What this task involves: Copy exactly the run of lines that begins at the line with "Opinión sobr" and ends at the final line of the entries.

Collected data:

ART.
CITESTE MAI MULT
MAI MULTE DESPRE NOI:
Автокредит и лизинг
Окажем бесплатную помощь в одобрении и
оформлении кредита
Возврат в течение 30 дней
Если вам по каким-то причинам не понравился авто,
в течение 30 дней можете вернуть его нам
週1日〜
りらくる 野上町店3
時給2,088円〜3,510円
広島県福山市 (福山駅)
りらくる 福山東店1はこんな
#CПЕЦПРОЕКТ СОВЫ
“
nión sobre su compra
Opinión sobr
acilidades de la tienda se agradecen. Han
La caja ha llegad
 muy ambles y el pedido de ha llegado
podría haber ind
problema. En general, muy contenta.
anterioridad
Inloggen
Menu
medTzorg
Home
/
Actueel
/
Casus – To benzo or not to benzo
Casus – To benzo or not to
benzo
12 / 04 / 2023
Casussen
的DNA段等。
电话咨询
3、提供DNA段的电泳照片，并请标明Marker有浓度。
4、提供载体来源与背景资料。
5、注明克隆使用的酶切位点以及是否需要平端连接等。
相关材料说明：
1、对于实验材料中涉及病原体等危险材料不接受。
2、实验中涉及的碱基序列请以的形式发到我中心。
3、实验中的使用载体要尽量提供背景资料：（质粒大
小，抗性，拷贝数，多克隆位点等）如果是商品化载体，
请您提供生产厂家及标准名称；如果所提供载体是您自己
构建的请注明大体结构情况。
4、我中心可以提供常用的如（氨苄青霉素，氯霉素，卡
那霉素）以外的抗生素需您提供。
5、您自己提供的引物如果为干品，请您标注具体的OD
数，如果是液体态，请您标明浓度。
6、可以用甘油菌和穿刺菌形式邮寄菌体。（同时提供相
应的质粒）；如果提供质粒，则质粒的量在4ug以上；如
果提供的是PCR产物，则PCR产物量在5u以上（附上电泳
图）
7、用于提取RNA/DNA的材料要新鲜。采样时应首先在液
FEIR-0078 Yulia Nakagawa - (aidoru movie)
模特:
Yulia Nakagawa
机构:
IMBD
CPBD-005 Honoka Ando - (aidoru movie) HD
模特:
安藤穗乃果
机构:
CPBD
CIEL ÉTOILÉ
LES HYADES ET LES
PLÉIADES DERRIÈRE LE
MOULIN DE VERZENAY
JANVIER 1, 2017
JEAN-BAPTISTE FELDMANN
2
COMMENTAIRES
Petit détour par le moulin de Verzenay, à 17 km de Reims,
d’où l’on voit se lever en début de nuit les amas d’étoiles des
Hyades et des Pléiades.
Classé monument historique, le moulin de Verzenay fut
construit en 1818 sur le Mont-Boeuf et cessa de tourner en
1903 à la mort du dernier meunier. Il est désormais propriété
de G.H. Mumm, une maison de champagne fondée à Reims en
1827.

Exercise result:
Opinión sobr
acilidades de la tienda se agradecen. Han
La caja ha llegad
 muy ambles y el pedido de ha llegado
podría haber ind
problema. En general, muy contenta.
anterioridad
Inloggen
Menu
medTzorg
Home
/
Actueel
/
Casus – To benzo or not to benzo
Casus – To benzo or not to
benzo
12 / 04 / 2023
Casussen
的DNA段等。
电话咨询
3、提供DNA段的电泳照片，并请标明Marker有浓度。
4、提供载体来源与背景资料。
5、注明克隆使用的酶切位点以及是否需要平端连接等。
相关材料说明：
1、对于实验材料中涉及病原体等危险材料不接受。
2、实验中涉及的碱基序列请以的形式发到我中心。
3、实验中的使用载体要尽量提供背景资料：（质粒大
小，抗性，拷贝数，多克隆位点等）如果是商品化载体，
请您提供生产厂家及标准名称；如果所提供载体是您自己
构建的请注明大体结构情况。
4、我中心可以提供常用的如（氨苄青霉素，氯霉素，卡
那霉素）以外的抗生素需您提供。
5、您自己提供的引物如果为干品，请您标注具体的OD
数，如果是液体态，请您标明浓度。
6、可以用甘油菌和穿刺菌形式邮寄菌体。（同时提供相
应的质粒）；如果提供质粒，则质粒的量在4ug以上；如
果提供的是PCR产物，则PCR产物量在5u以上（附上电泳
图）
7、用于提取RNA/DNA的材料要新鲜。采样时应首先在液
FEIR-0078 Yulia Nakagawa - (aidoru movie)
模特:
Yulia Nakagawa
机构:
IMBD
CPBD-005 Honoka Ando - (aidoru movie) HD
模特:
安藤穗乃果
机构:
CPBD
CIEL ÉTOILÉ
LES HYADES ET LES
PLÉIADES DERRIÈRE LE
MOULIN DE VERZENAY
JANVIER 1, 2017
JEAN-BAPTISTE FELDMANN
2
COMMENTAIRES
Petit détour par le moulin de Verzenay, à 17 km de Reims,
d’où l’on voit se lever en début de nuit les amas d’étoiles des
Hyades et des Pléiades.
Classé monument historique, le moulin de Verzenay fut
construit en 1818 sur le Mont-Boeuf et cessa de tourner en
1903 à la mort du dernier meunier. Il est désormais propriété
de G.H. Mumm, une maison de champagne fondée à Reims en
1827.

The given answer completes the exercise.